Records shown:
begin

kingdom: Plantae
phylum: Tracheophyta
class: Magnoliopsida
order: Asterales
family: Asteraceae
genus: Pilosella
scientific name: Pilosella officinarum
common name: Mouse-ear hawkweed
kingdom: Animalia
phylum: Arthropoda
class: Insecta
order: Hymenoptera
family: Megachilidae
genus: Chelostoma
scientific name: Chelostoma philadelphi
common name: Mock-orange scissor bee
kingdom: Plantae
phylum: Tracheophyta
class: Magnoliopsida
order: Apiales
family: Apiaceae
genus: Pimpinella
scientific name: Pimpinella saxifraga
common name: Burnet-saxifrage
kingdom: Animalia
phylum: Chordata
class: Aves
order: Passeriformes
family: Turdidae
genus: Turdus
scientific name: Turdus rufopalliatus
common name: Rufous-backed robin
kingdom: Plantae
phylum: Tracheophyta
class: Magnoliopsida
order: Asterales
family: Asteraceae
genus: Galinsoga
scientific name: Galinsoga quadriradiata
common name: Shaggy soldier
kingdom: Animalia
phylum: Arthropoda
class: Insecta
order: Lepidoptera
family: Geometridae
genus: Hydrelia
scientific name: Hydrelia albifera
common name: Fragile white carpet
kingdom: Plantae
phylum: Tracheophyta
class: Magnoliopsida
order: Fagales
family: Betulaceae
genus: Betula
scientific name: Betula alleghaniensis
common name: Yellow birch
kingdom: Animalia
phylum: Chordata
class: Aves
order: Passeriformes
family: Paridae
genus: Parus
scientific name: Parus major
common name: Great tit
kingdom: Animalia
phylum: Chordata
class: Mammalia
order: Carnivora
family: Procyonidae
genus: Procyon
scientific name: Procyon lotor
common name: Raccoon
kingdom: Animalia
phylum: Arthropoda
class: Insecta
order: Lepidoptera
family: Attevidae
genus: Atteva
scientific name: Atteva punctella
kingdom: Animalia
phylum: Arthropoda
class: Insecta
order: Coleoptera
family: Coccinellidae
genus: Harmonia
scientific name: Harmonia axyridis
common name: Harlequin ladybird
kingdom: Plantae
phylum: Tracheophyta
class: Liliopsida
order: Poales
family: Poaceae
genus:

end

Exercise objective: Reproduce every line of the records above, character for character, with no changes.

Reply:
kingdom: Plantae
phylum: Tracheophyta
class: Magnoliopsida
order: Asterales
family: Asteraceae
genus: Pilosella
scientific name: Pilosella officinarum
common name: Mouse-ear hawkweed
kingdom: Animalia
phylum: Arthropoda
class: Insecta
order: Hymenoptera
family: Megachilidae
genus: Chelostoma
scientific name: Chelostoma philadelphi
common name: Mock-orange scissor bee
kingdom: Plantae
phylum: Tracheophyta
class: Magnoliopsida
order: Apiales
family: Apiaceae
genus: Pimpinella
scientific name: Pimpinella saxifraga
common name: Burnet-saxifrage
kingdom: Animalia
phylum: Chordata
class: Aves
order: Passeriformes
family: Turdidae
genus: Turdus
scientific name: Turdus rufopalliatus
common name: Rufous-backed robin
kingdom: Plantae
phylum: Tracheophyta
class: Magnoliopsida
order: Asterales
family: Asteraceae
genus: Galinsoga
scientific name: Galinsoga quadriradiata
common name: Shaggy soldier
kingdom: Animalia
phylum: Arthropoda
class: Insecta
order: Lepidoptera
family: Geometridae
genus: Hydrelia
scientific name: Hydrelia albifera
common name: Fragile white carpet
kingdom: Plantae
phylum: Tracheophyta
class: Magnoliopsida
order: Fagales
family: Betulaceae
genus: Betula
scientific name: Betula alleghaniensis
common name: Yellow birch
kingdom: Animalia
phylum: Chordata
class: Aves
order: Passeriformes
family: Paridae
genus: Parus
scientific name: Parus major
common name: Great tit
kingdom: Animalia
phylum: Chordata
class: Mammalia
order: Carnivora
family: Procyonidae
genus: Procyon
scientific name: Procyon lotor
common name: Raccoon
kingdom: Animalia
phylum: Arthropoda
class: Insecta
order: Lepidoptera
family: Attevidae
genus: Atteva
scientific name: Atteva punctella
kingdom: Animalia
phylum: Arthropoda
class: Insecta
order: Coleoptera
family: Coccinellidae
genus: Harmonia
scientific name: Harmonia axyridis
common name: Harlequin ladybird
kingdom: Plantae
phylum: Tracheophyta
class: Liliopsida
order: Poales
family: Poaceae
genus:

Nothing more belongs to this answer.